With any new horse I tend to spend a while just getting to know eachother, building a good, positive relationship first without asking too much of anything, and regardless of their level of training, I start out with the absolute basics & work my way up. That way, you can just skim through all the stuff that he's good at, reinforcing the behaviour and your relationship with him in the process, but you can also find any 'holes' in his training at the foundation level and teach him better, rather than starting with the 'high school' type stuff & trying to sort out probs there.

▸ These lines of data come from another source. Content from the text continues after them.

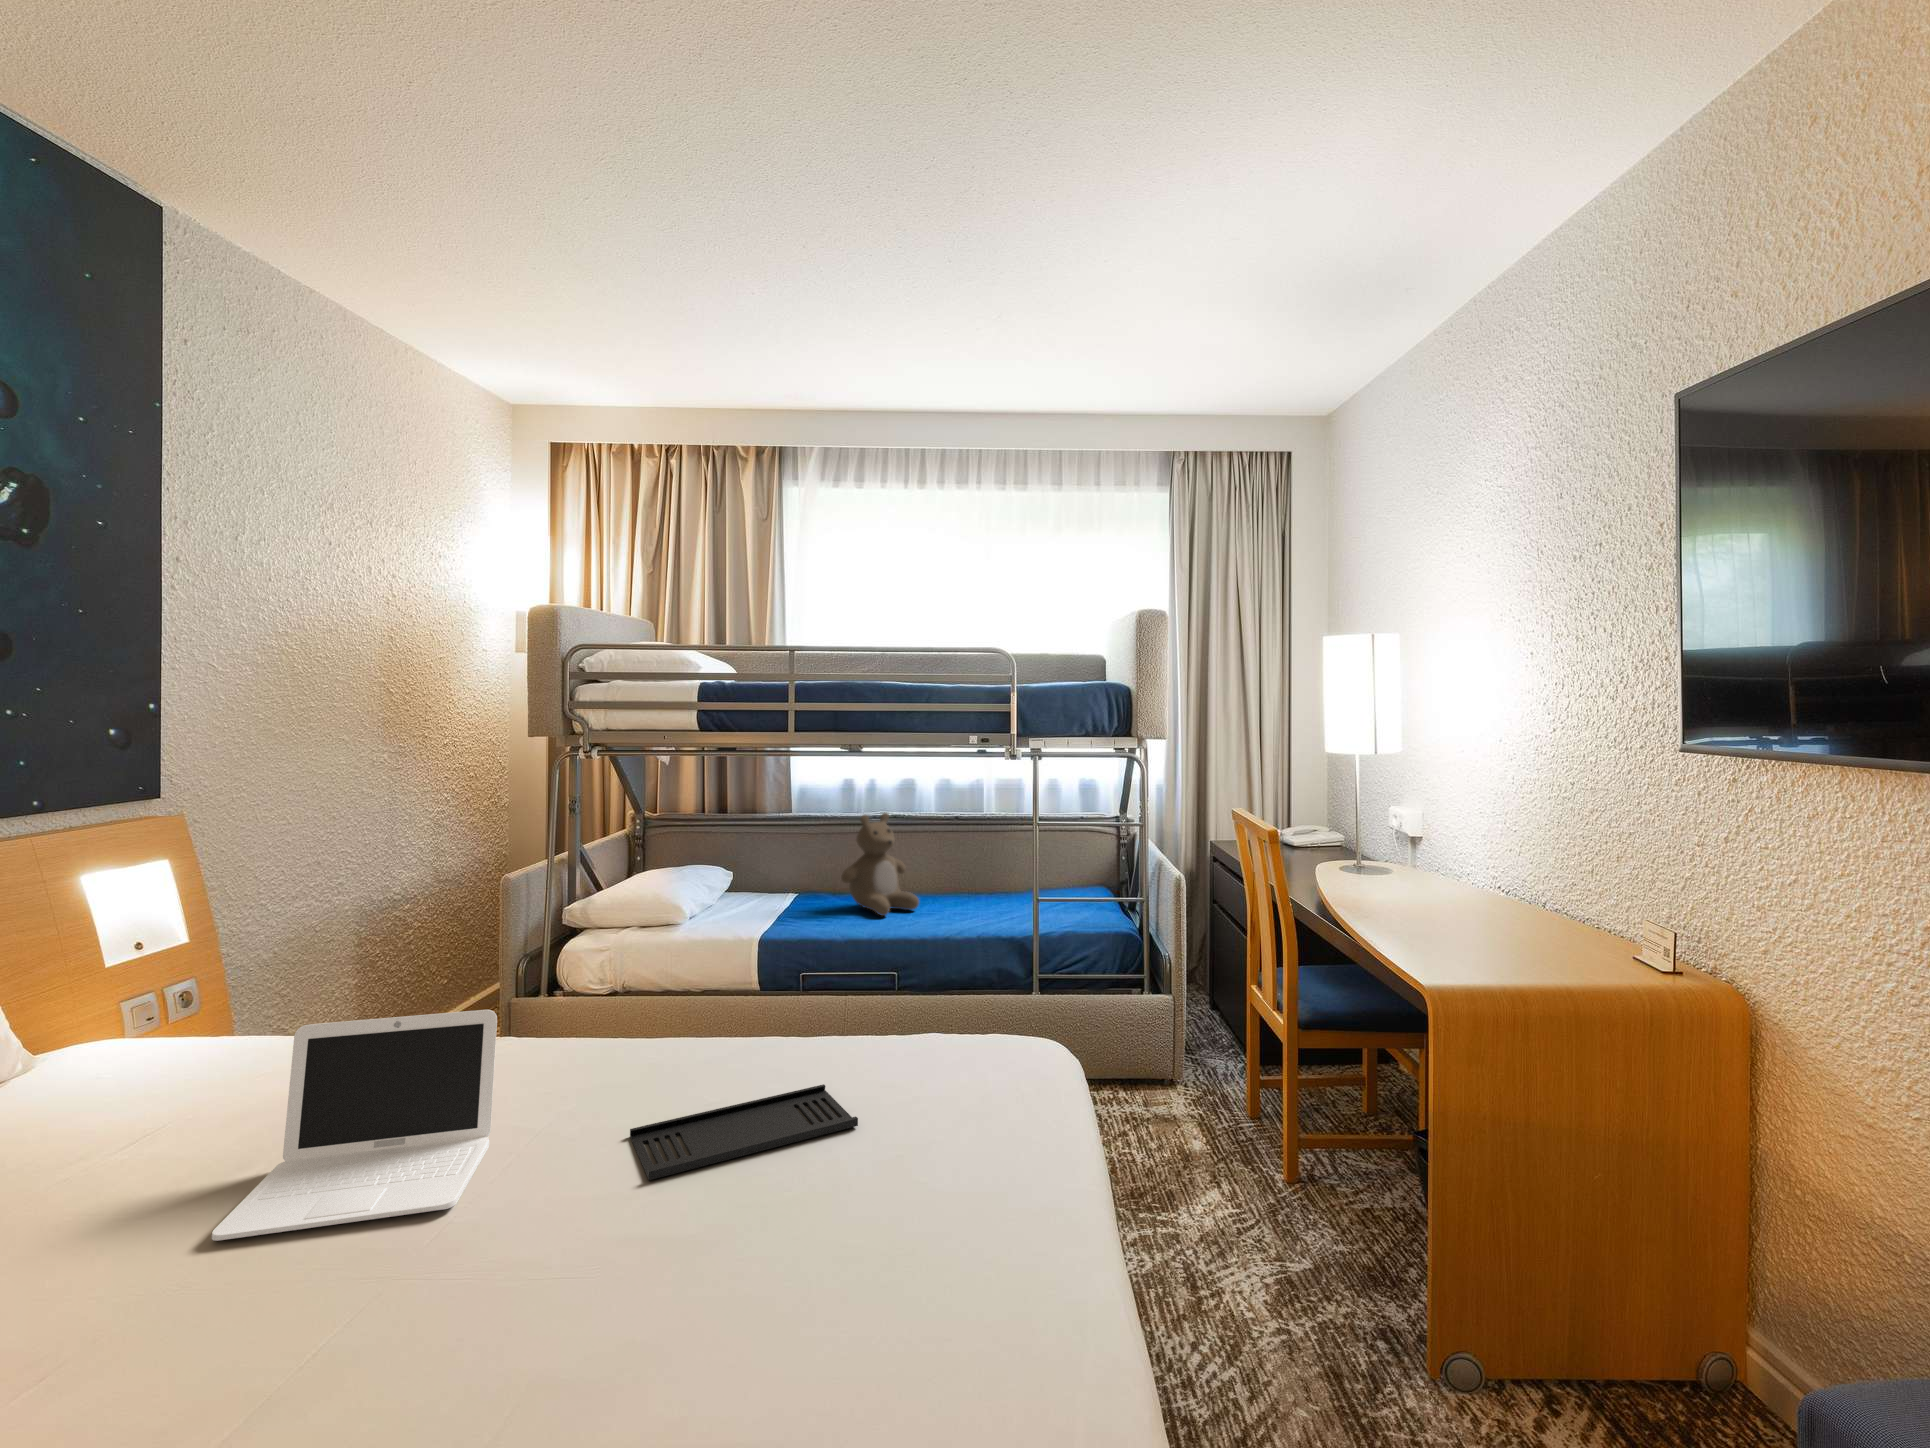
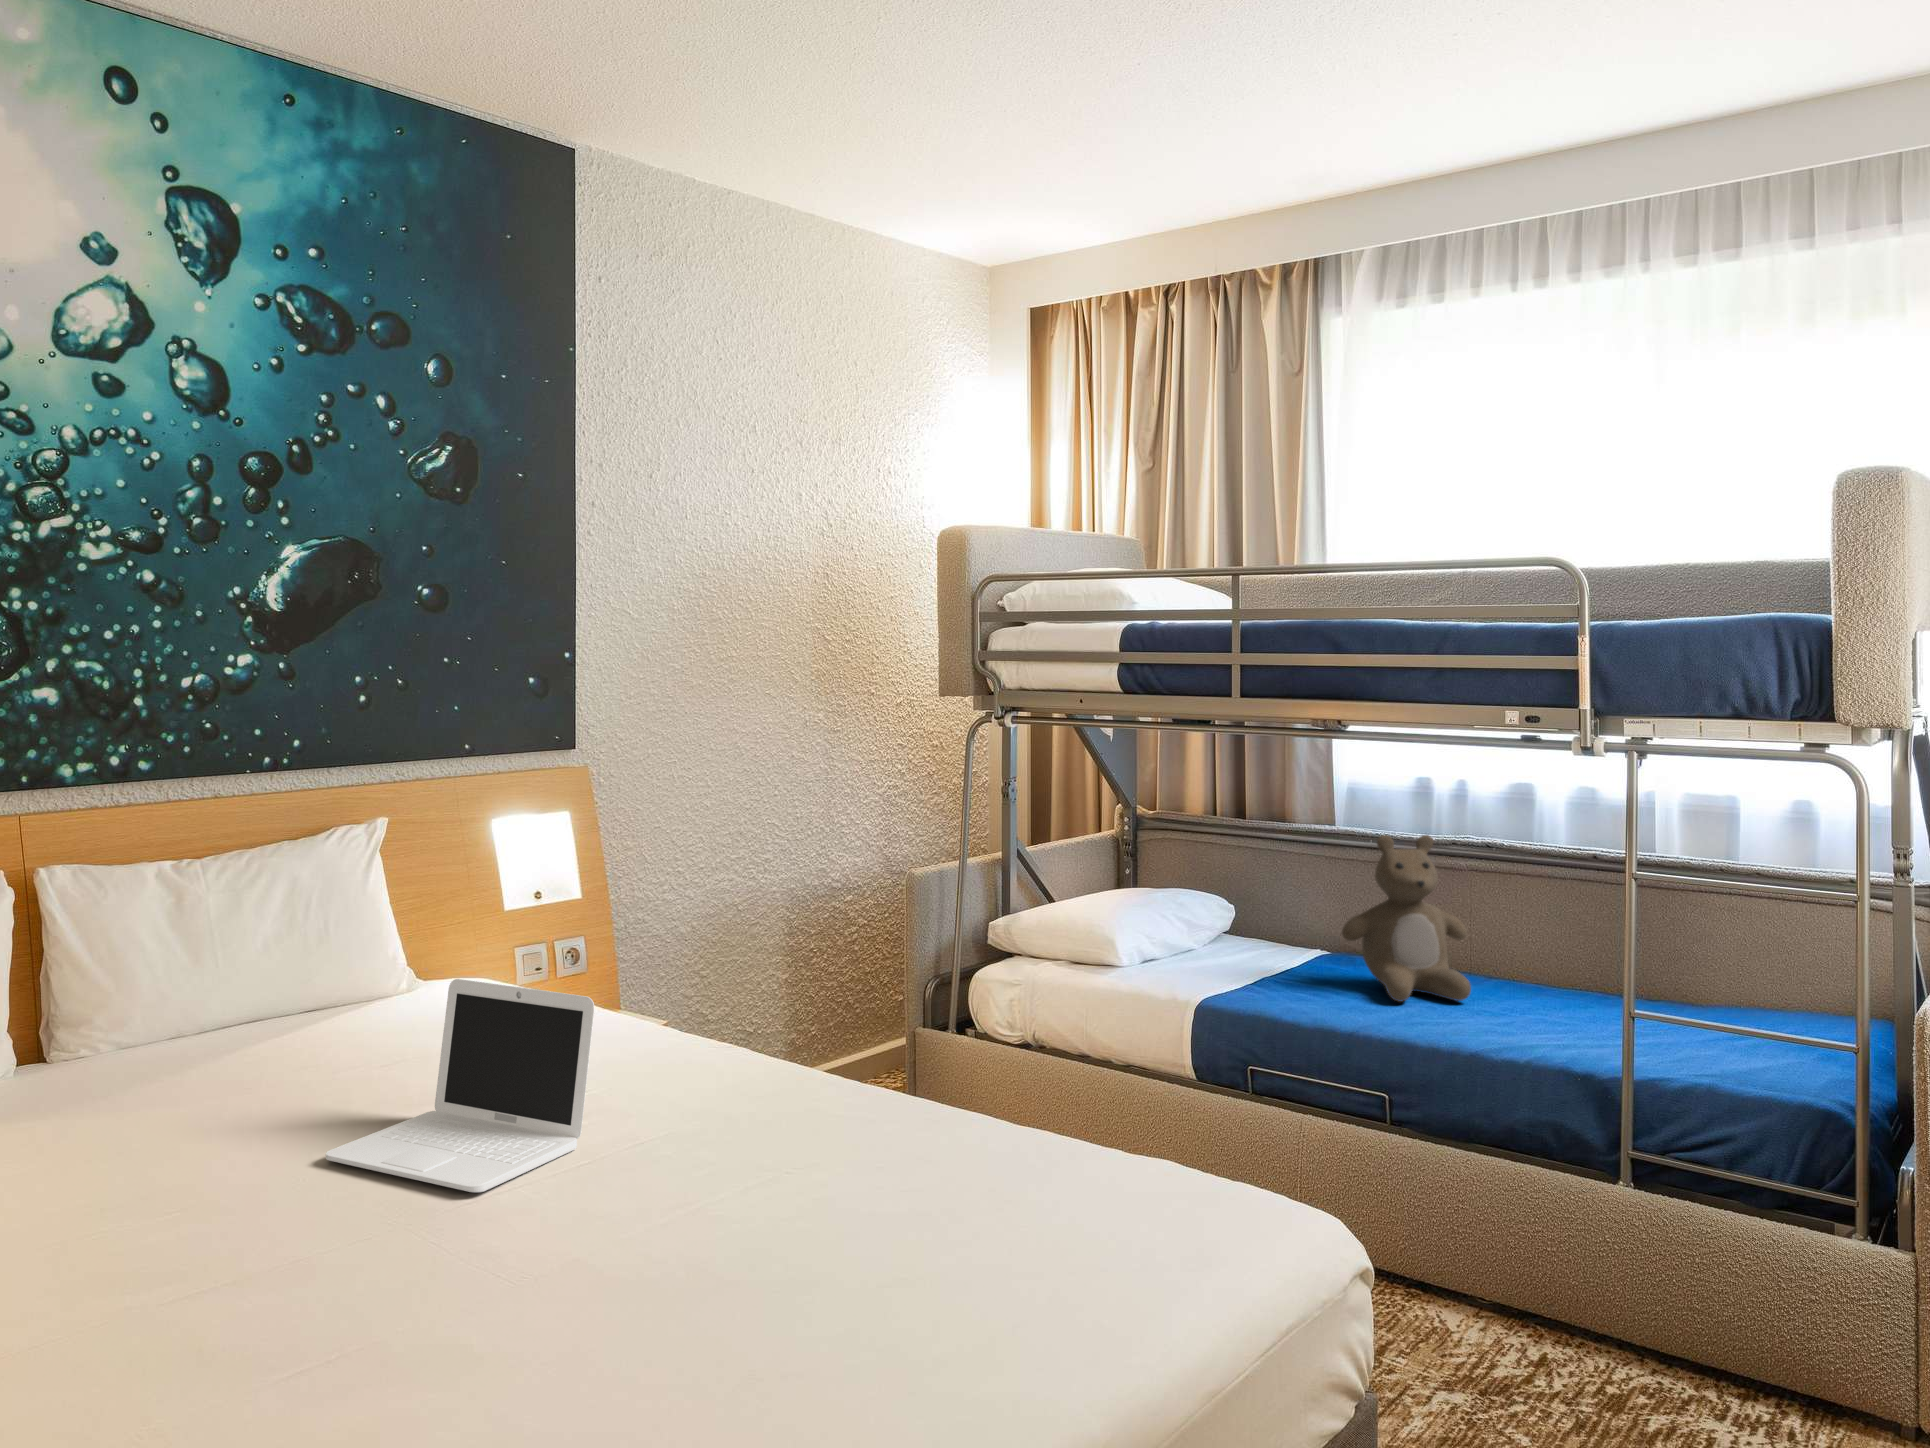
tray: present [630,1084,858,1180] -> none [642,1171,935,1250]

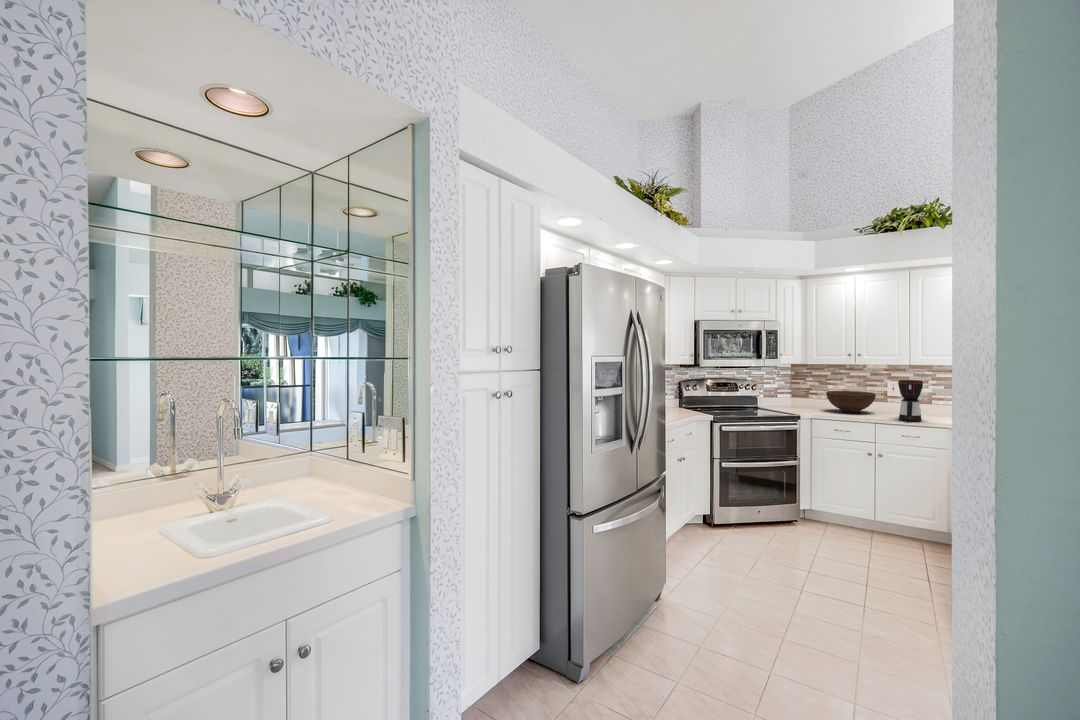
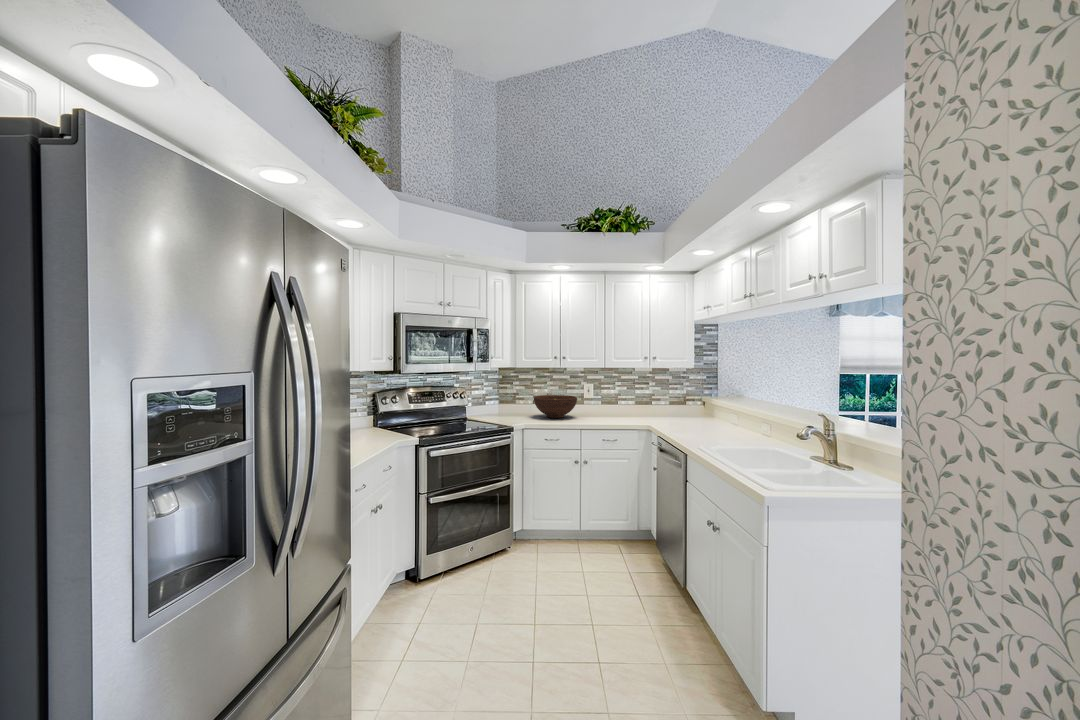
coffee maker: present [898,380,923,422] -> none [599,383,620,425]

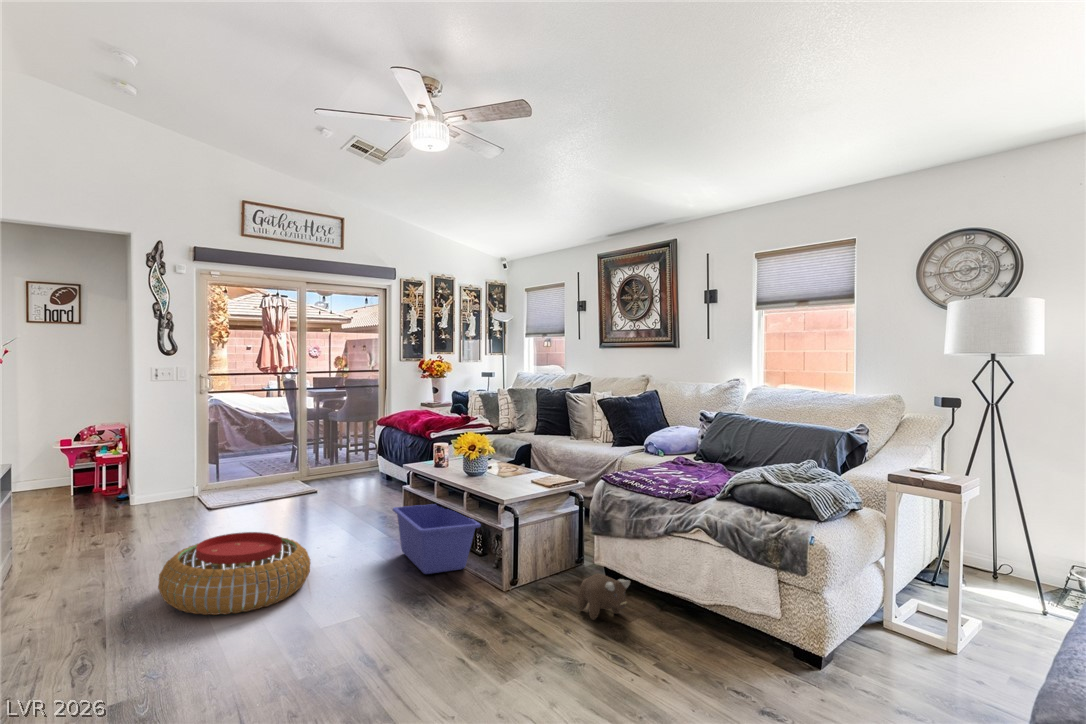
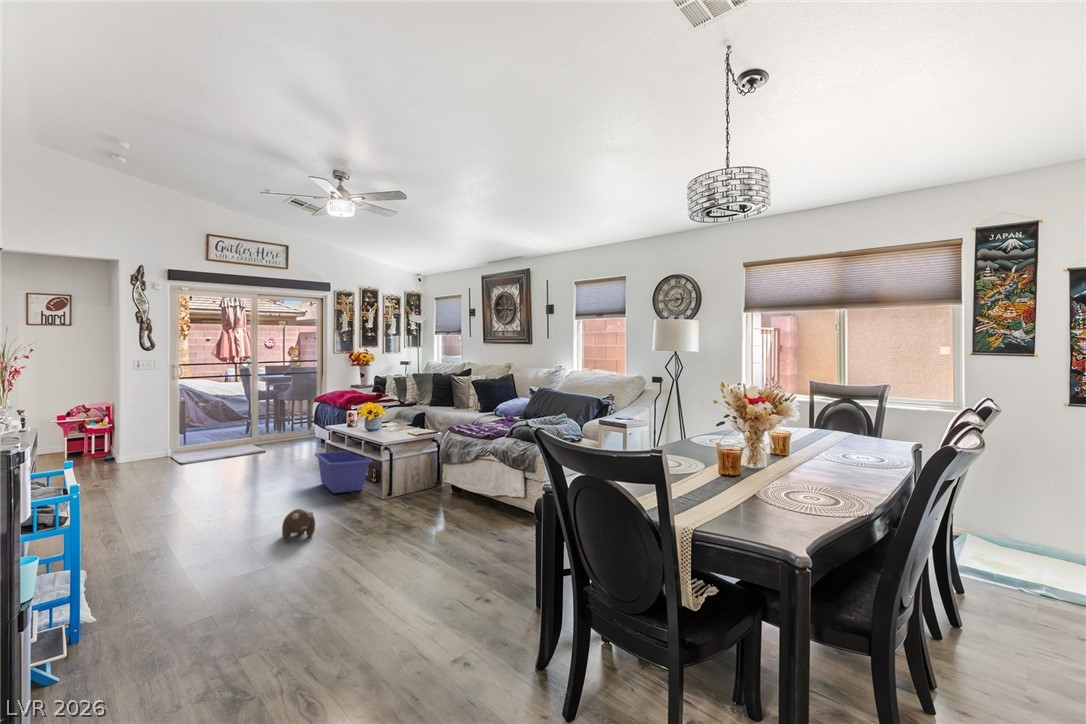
pouf: present [158,532,311,615] -> none [148,469,255,517]
plush toy: present [578,574,630,620] -> present [282,509,315,541]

These days people tend to give more weight to 'manners' and training the horse well on the ground, but still, there are many who just overlook these bits, in favour of just getting them going under saddle. Therefore, bad 'manners' are still a very common problem. Can't blame the horse, it's just that they haven't learned or been taught effectively how to behave around people. Teaching manners is firstly a matter of working out what behaviours you want & don't want, so you can be consistent about making sure the 'good' behaviours work for the horse & the 'bad' behaviours never do. Unless it's a dangerous behaviour, most of the time I prefer to ignore, rather than punish 'wrong' stuff, but whether or not you do this, timing is extremely important and you need to punish/reinforce the behaviour *at the time it happens* or at worst, within 2 seconds max, so it's possible for the horse to connect cause & effect. And whether or not you punish the 'bad' stuff, it is way more important to ensure you reward/reinforce the 'good' stuff.